I’m a coach and an athlete and a human being with all of the successes and failings that go along with each of those. This was supposed to be the year, the season when I was primed to shave 10 years off of my life and return to the level of performance in all three of those categories when times were simpler and bones were stronger. It sure started out that way; all last season I committed to putting in the base training to give my body a fighting chance to compete this year. Aside from still hanging onto a few extra pounds, I was cranking on the bike, improved in the swim and my purest of activities, running, had given me an arguably undeserved second chance with near PR performances in half marathon and 10K distances. I even ran the Knickerbocker 50k to top off the year to complete the over-distance I felt was absolutely necessary to hit 2008 in stride. Big plans were made with registrations at both IMLP and IMOO feeling that I would complete IMLP and compete in IMOO which plays much more to my style and abilities. One last chance at focused athletic performance before the complexities of life take over and demand an altering of priorities.

And then came January 2008 during which I came down sick. Yes, I know everyone gets sick but this consisted of twelve weeks of flu then sinusitis and finally an extended battle with viral pneumonia. Being stubborn, I chose not to take any antibiotics, first because knowing it was viral, I knew they wouldn’t have helped anyway, but also because I felt that all the antibiotics would do is successfully kill off the weakest elements leaving the stronger one’s inside of me waiting to regroup and attack again in a more resilient manner. The affect on my training was astounding – not being able to breath, focus or even walk around the house without falling down in a heap can do that to me. I didn’t lose twelve weeks of training, I lost all of the benefits from last year’s hard work. Gone! Bye-bye! See ya later! Riding to meet JetPack 11 miles away at the White Plains airport left me out of breath and weak as a newborn. At the same time, my work situation became, how does one tactfully put this, tenuous at best, and all of my efforts went into redefining myself into a new role amidst declining company revenue growth and significant lay-offs. Throughout this time, I was being attacked by friends who seem to have adopted this heightened sense of entitlement and loss of gratitude, no, not not even gratitude but a complete lack of acknowledgment or appreciation for the efforts I have put in on their behalf to improve their own experiences. I’ve unfairly written this off as a New York thing because in my over 40 years of life, I’ve never experienced this with people from California, Texas or Ohio, the three other geographies where I have the greatest interactions both professionally and personally. I know that all New York people are not like this but I have come to the conclusion that whatever is in the water that makes great bagels may also contribute to heightened insecurities or self deprecation that leads to less constructive behaviors. By the way, it isn’t just me, I’ve witnessed how these same people have taken other so-called friends’ efforts for granted and treated them as basically refuse to be disposed when it is no longer convenient to have them around.

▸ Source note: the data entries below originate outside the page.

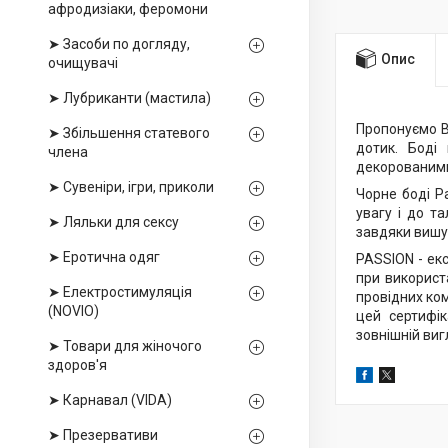
афродизіаки, феромони
➤ Засоби по догляду,
Опис
очищувачі
➤ Лубриканти (мастила)
Пропонуємо 
➤ Збільшення статевого
дотик. Боді
члена
декорованими
➤ Сувеніри, ігри, приколи
Чорне боді P
увагу і до та
➤ Ляльки для сексу
завдяки вишук
➤ Еротична одяг
PASSION - ек
при використа
➤ Електростимуляція
провідних ком
(NOVIO)
цей сертифік
зовнішній виг
➤ Товари для жіночого
здоров'я
➤ Карнавал (VIDA)
➤ Презервативи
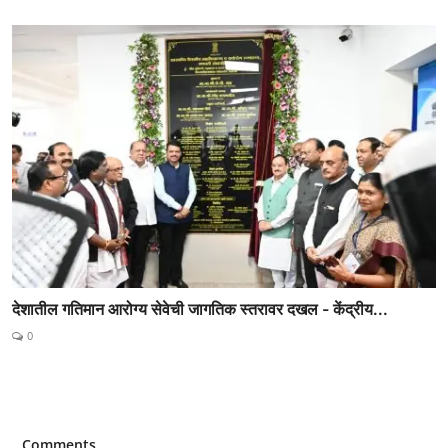
देशातील गतिमान आरोग्य सेवेची जागतिक स्तरावर दखल - केंद्रीय...
0
Comments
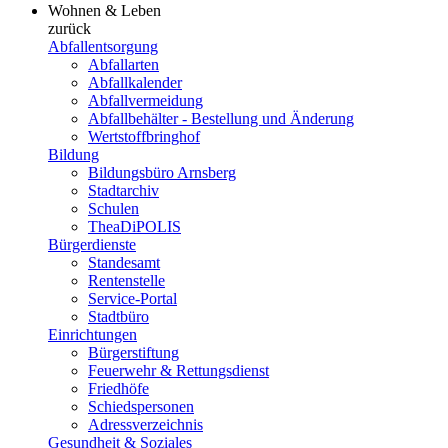
Wohnen & Leben
zurück
Abfallentsorgung
Abfallarten
Abfallkalender
Abfallvermeidung
Abfallbehälter - Bestellung und Änderung
Wertstoffbringhof
Bildung
Bildungsbüro Arnsberg
Stadtarchiv
Schulen
TheaDiPOLIS
Bürgerdienste
Standesamt
Rentenstelle
Service-Portal
Stadtbüro
Einrichtungen
Bürgerstiftung
Feuerwehr & Rettungsdienst
Friedhöfe
Schiedspersonen
Adressverzeichnis
Gesundheit & Soziales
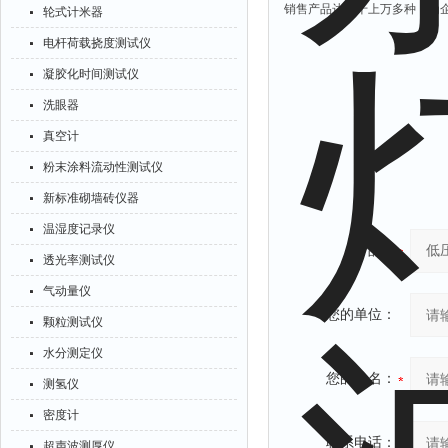
销售产品达成千上万多种，为
轮式计米器
电杆荷载挠度测试仪
凝胶化时间测试仪
洗眼器
真空计
粉末涂料流动性测试仪
新标准砌墙砖仪器
温湿度记录仪
产品：
透光率测试仪
气动量仪
您的单位：
颗粒测试仪
水分测定仪
您的姓名：
测氢仪
密度计
联系电话：
超声波测厚仪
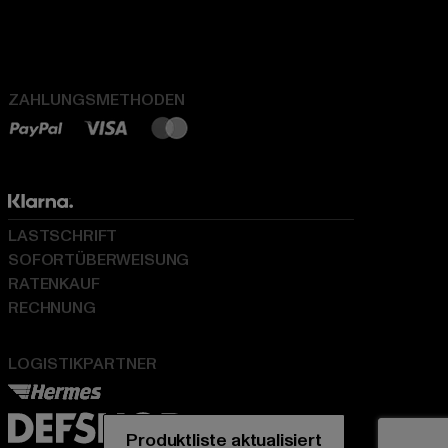
ZAHLUNGSMETHODEN
LASTSCHRIFT
SOFORTÜBERWEISUNG
RATENKAUF
RECHNUNG
LOGISTIKPARTNER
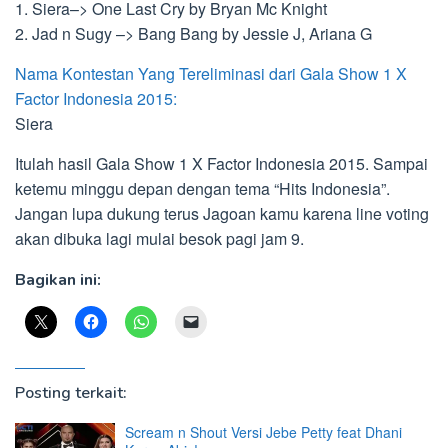
1. Siera–> One Last Cry by Bryan Mc Knight
2. Jad n Sugy –> Bang Bang by Jessie J, Ariana G
Nama Kontestan Yang Tereliminasi dari Gala Show 1 X
Factor Indonesia 2015:
Siera
Itulah hasil Gala Show 1 X Factor Indonesia 2015. Sampai
ketemu minggu depan dengan tema “Hits Indonesia”.
Jangan lupa dukung terus Jagoan kamu karena line voting
akan dibuka lagi mulai besok pagi jam 9.
Bagikan ini:
Posting terkait:
Scream n Shout Versi Jebe Petty feat Dhani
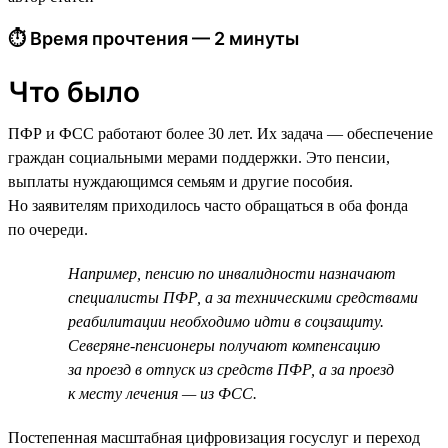
⏱ Время прочтения — 2 минуты
Что было
ПФР и ФСС работают более 30 лет. Их задача — обеспечение
граждан социальными мерами поддержки. Это пенсии,
выплаты нуждающимся семьям и другие пособия.
Но заявителям приходилось часто обращаться в оба фонда
по очереди.
Например, пенсию по инвалидности назначают
специалисты ПФР, а за техническими средствами
реабилитации необходимо идти в соцзащиту.
Северяне-пенсионеры получают компенсацию
за проезд в отпуск из средств ПФР, а за проезд
к месту лечения — из ФСС.
Постепенная масштабная цифровизация госуслуг и переход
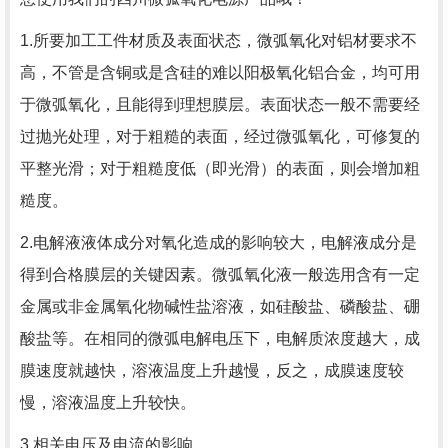
1.所要加工工件材质及表面状态，
微弧氧化对铝材要求不
高，不管是含铜或是含硅的难以阳极氧化铝合金，均可用
于微弧氧化，且能得到理想膜层。
表面状态一般不需要经
过抛光处理，对于粗糙的表面，经过微弧氧化，可修复的
平整光滑；对于粗糙度低（即光滑）的表面，则会增加粗
糙度。
2.电解液液体成分对氧化造成的影响较大，电解液成分是
得到合格膜层的关键因素。微弧氧化液一般选用含有一定
金属或非金属氧化物碱性盐溶液，如硅酸盐、磷酸盐、硼
酸盐等。在相同的微弧电解电压下，电解质浓度越大，成
膜速度就越快，溶液温度上升越慢，反之，成膜速度较
慢，溶液温度上升较快。
3.相关电压及电流的影响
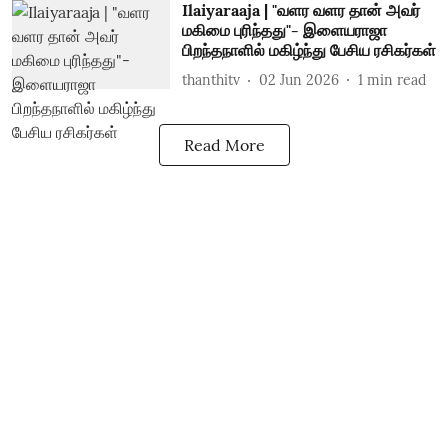
Ilaiyaraaja | "வளர வளர தான் அவர்
மகிமை புரிந்தது"- இளையராஜா
பிறந்தநாளில் மகிழ்ந்து பேசிய ரசிகர்கள்
thanthitv
02 Jun 2026
1
min read
Read More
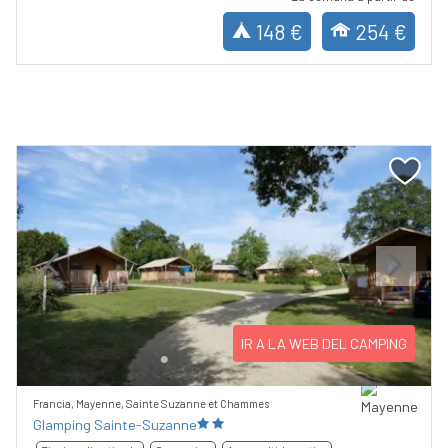
148 €
254 €
Previous
Next
IR A LA WEB DEL CAMPING
Francia, Mayenne, Sainte Suzanne et Chammes
Glamping Sainte-Suzanne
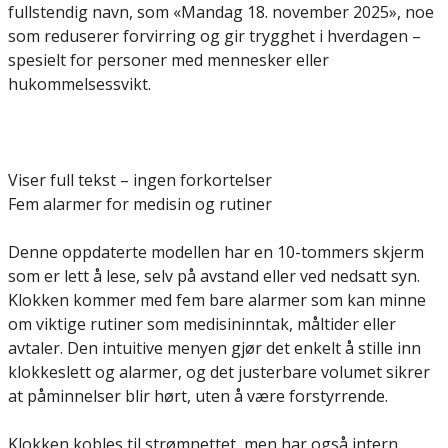
fullstendig navn, som «Mandag 18. november 2025», noe
som reduserer forvirring og gir trygghet i hverdagen –
spesielt for personer med mennesker eller
hukommelsessvikt.
Viser full tekst – ingen forkortelser
Fem alarmer for medisin og rutiner
Denne oppdaterte modellen har en 10-tommers skjerm
som er lett å lese, selv på avstand eller ved nedsatt syn.
Klokken kommer med fem bare alarmer som kan minne
om viktige rutiner som medisininntak, måltider eller
avtaler. Den intuitive menyen gjør det enkelt å stille inn
klokkeslett og alarmer, og det justerbare volumet sikrer
at påminnelser blir hørt, uten å være forstyrrende.
Klokken kobles til strømnettet, men har også intern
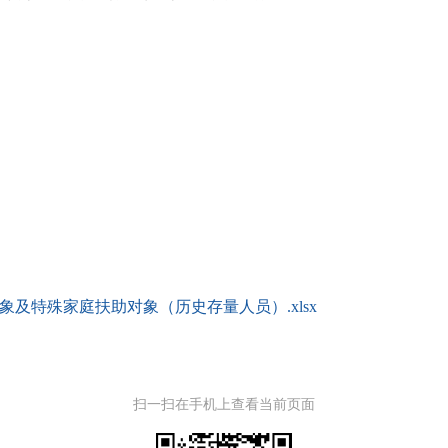
象及特殊家庭扶助对象（历史存量人员）.xlsx
扫一扫在手机上查看当前页面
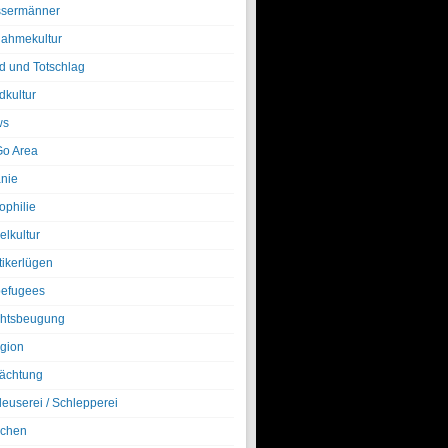
sermänner
nahmekultur
d und Totschlag
dkultur
ws
o Area
nie
ophilie
elkultur
tikerlügen
efugees
htsbeugung
igion
ächtung
leuserei / Schlepperei
chen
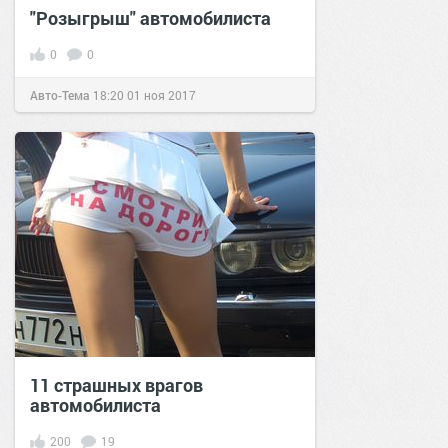
"Розыгрыш" автомобилиста
0
0
Авто-Тема
18:20
01 ноя 2017
11 страшных врагов
автомобилиста
200
19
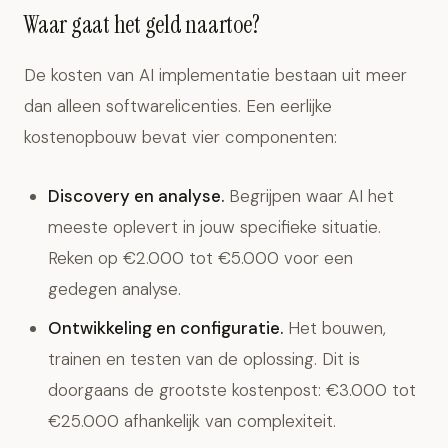
Waar gaat het geld naartoe?
De kosten van AI implementatie bestaan uit meer
dan alleen softwarelicenties. Een eerlijke
kostenopbouw bevat vier componenten:
Discovery en analyse.
Begrijpen waar AI het
meeste oplevert in jouw specifieke situatie.
Reken op €2.000 tot €5.000 voor een
gedegen analyse.
Ontwikkeling en configuratie.
Het bouwen,
trainen en testen van de oplossing. Dit is
doorgaans de grootste kostenpost: €3.000 tot
€25.000 afhankelijk van complexiteit.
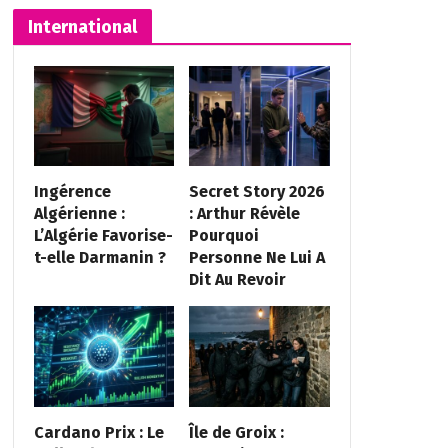
International
Ingérence
Secret Story 2026
Algérienne :
: Arthur Révèle
L’Algérie Favorise-
Pourquoi
t-elle Darmanin ?
Personne Ne Lui A
Dit Au Revoir
Cardano Prix : Le
Île de Groix :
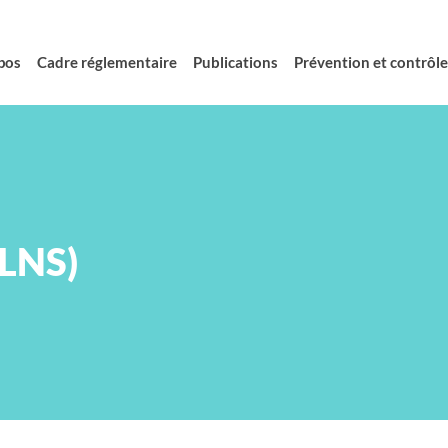
pos
Cadre réglementaire
Publications
Prévention et contrôle 
(LNS)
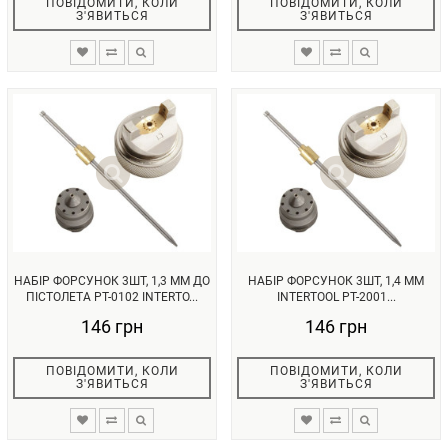
ПОВІДОМИТИ, КОЛИ
ПОВІДОМИТИ, КОЛИ
З'ЯВИТЬСЯ
З'ЯВИТЬСЯ
НАБІР ФОРСУНОК 3ШТ, 1,3 ММ ДО
НАБІР ФОРСУНОК 3ШТ, 1,4 ММ
ПІСТОЛЕТА РТ-0102 INTERTO...
INTERTOOL PT-2001...
146 грн
146 грн
ПОВІДОМИТИ, КОЛИ
ПОВІДОМИТИ, КОЛИ
З'ЯВИТЬСЯ
З'ЯВИТЬСЯ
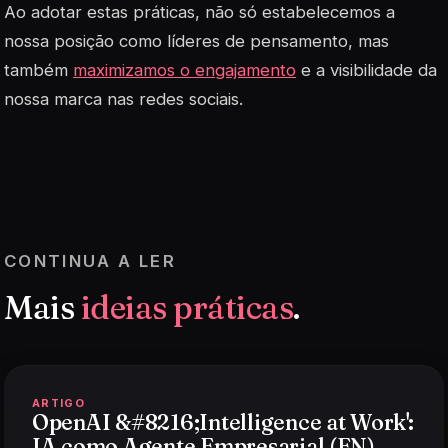
Ao adotar estas práticas, não só estabelecemos a
nossa posição como líderes de pensamento, mas
também
maximizamos o engajamento
e a visibilidade da
nossa marca nas redes sociais.
CONTINUA A LER
Mais
ideias práticas
.
ARTIGO
OpenAI &#8216;Intelligence at Work':
IA como Agente Empresarial (EN)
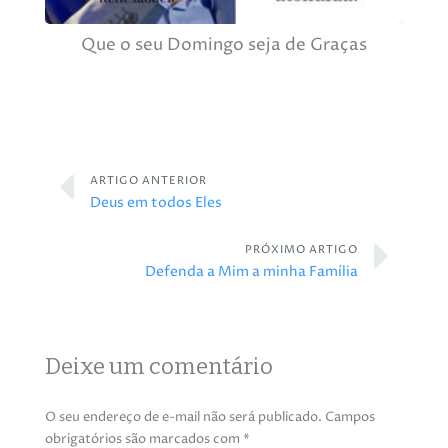
Que o seu Domingo seja de Graças
ARTIGO ANTERIOR
Deus em todos Eles
PRÓXIMO ARTIGO
Defenda a Mim a minha Família
Deixe um comentário
O seu endereço de e-mail não será publicado.
Campos
obrigatórios são marcados com
*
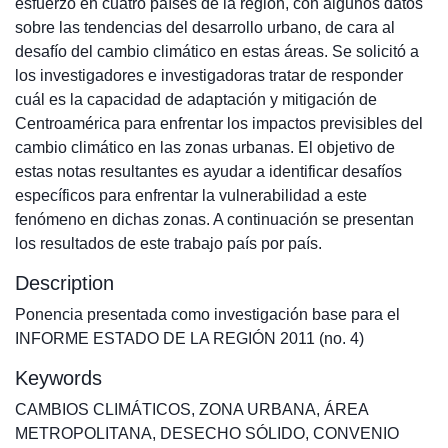
esfuerzo en cuatro países de la región, con algunos datos
sobre las tendencias del desarrollo urbano, de cara al
desafío del cambio climático en estas áreas. Se solicitó a
los investigadores e investigadoras tratar de responder
cuál es la capacidad de adaptación y mitigación de
Centroamérica para enfrentar los impactos previsibles del
cambio climático en las zonas urbanas. El objetivo de
estas notas resultantes es ayudar a identificar desafíos
específicos para enfrentar la vulnerabilidad a este
fenómeno en dichas zonas. A continuación se presentan
los resultados de este trabajo país por país.
Description
Ponencia presentada como investigación base para el
INFORME ESTADO DE LA REGIÓN 2011 (no. 4)
Keywords
CAMBIOS CLIMÁTICOS
,
ZONA URBANA
,
ÁREA
METROPOLITANA
,
DESECHO SÓLIDO
,
CONVENIO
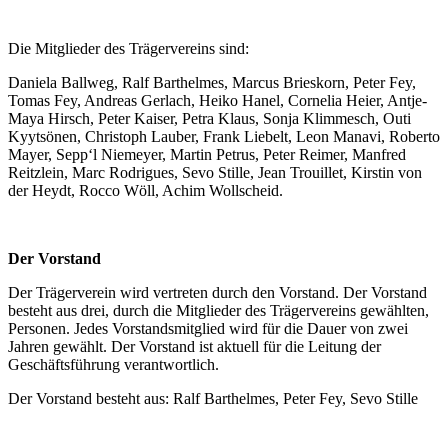
Die Mitglieder des Trägervereins sind:
Daniela Ballweg, Ralf Barthelmes, Marcus Brieskorn, Peter Fey,
Tomas Fey, Andreas Gerlach, Heiko Hanel, Cornelia Heier, Antje-
Maya Hirsch, Peter Kaiser, Petra Klaus, Sonja Klimmesch, Outi
Kyytsönen, Christoph Lauber, Frank Liebelt, Leon Manavi, Roberto
Mayer, Sepp‘l Niemeyer, Martin Petrus, Peter Reimer, Manfred
Reitzlein, Marc Rodrigues, Sevo Stille, Jean Trouillet, Kirstin von
der Heydt, Rocco Wöll, Achim Wollscheid.
Der Vorstand
Der Trägerverein wird vertreten durch den Vorstand. Der Vorstand
besteht aus drei, durch die Mitglieder des Trägervereins gewählten,
Personen. Jedes Vorstandsmitglied wird für die Dauer von zwei
Jahren gewählt. Der Vorstand ist aktuell für die Leitung der
Geschäftsführung verantwortlich.
Der Vorstand besteht aus: Ralf Barthelmes, Peter Fey, Sevo Stille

Lastly, we lost our beloved family member Wally under horrific circumstances and too many of our friends around us began to drop lies flies, or experienced tragedies of their own creating the very odd situation of attending more funerals than dinner parities. In short, it’s been difficult and challenging and every other hackneyed adjective that goes along with life’s sarcasm. As my good friend Rambonie reminds us “Things don’t go wrong and break your heart so you can become bitter and give up. They happen to break you down and build you up so you can be all that you were intended to be.” OK so he quoted from Samuel Johnson but often we need a reminder of the basics if nothing else to remind us of our blessings and to give us some sense of clarity or hope in the darkest of times, and let’s be clear as dark as it may seem, it’s a brilliant basket of God’s gifts to people who have so much less.